### Action item:
Only one stretch of the material below is wanted: everything from the line containing "اوکلی لایسنس رایگان نود 32" down to the line containing "OSCAR SABIDO PICHARDO", both ends included. Repeat it exactly and skip the pictures.

○ ○ ○ ○ ○

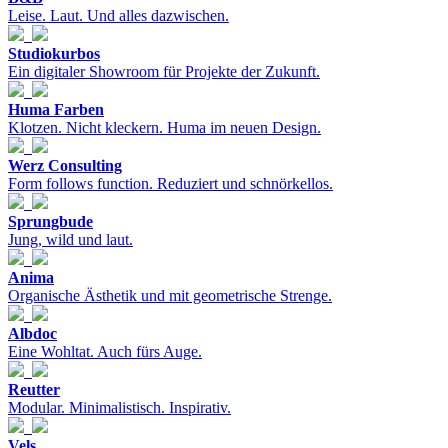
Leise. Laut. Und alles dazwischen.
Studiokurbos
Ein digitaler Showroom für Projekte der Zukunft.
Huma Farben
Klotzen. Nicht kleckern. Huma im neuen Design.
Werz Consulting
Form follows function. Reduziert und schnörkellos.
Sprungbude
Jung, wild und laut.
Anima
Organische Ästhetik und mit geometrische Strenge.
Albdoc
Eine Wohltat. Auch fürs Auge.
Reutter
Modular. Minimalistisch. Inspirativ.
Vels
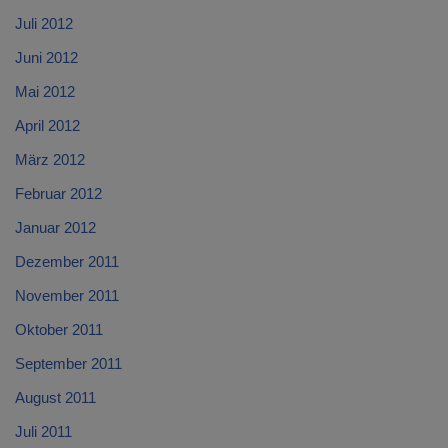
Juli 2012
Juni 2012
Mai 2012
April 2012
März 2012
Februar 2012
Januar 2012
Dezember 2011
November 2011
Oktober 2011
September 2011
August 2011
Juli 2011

○ ○ ○ ○ ○

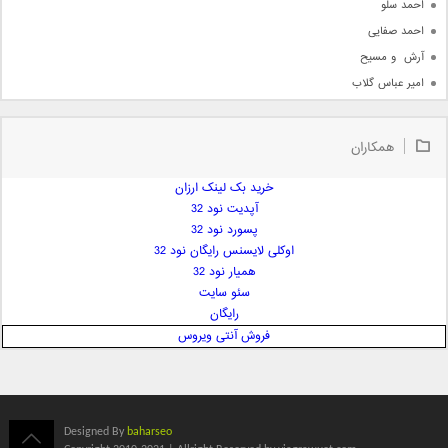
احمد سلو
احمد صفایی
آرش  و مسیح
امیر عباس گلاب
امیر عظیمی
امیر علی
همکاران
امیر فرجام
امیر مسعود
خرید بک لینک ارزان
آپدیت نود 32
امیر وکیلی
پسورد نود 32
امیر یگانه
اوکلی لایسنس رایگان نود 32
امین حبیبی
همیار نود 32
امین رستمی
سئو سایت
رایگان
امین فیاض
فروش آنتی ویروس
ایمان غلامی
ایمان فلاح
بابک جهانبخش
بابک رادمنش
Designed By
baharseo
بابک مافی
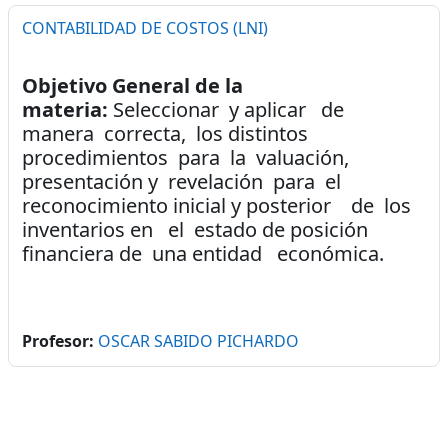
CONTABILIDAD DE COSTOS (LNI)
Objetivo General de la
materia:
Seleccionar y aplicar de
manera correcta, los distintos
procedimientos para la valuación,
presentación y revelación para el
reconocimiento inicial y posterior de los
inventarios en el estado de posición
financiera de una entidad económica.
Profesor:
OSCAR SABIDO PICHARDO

○ ○ ○ ○ ○

### Worked solution:
اوکلی لایسنس رایگان نود 32
امین حبیبی
همیار نود 32
امین رستمی
سئو سایت
رایگان
امین فیاض
فروش آنتی ویروس
ایمان غلامی
ایمان فلاح
بابک جهانبخش
بابک رادمنش
Designed By
baharseo
بابک مافی
CONTABILIDAD DE COSTOS (LNI)
Objetivo General de la
materia:
Seleccionar y aplicar de
manera correcta, los distintos
procedimientos para la valuación,
presentación y revelación para el
reconocimiento inicial y posterior de los
inventarios en el estado de posición
financiera de una entidad económica.
Profesor:
OSCAR SABIDO PICHARDO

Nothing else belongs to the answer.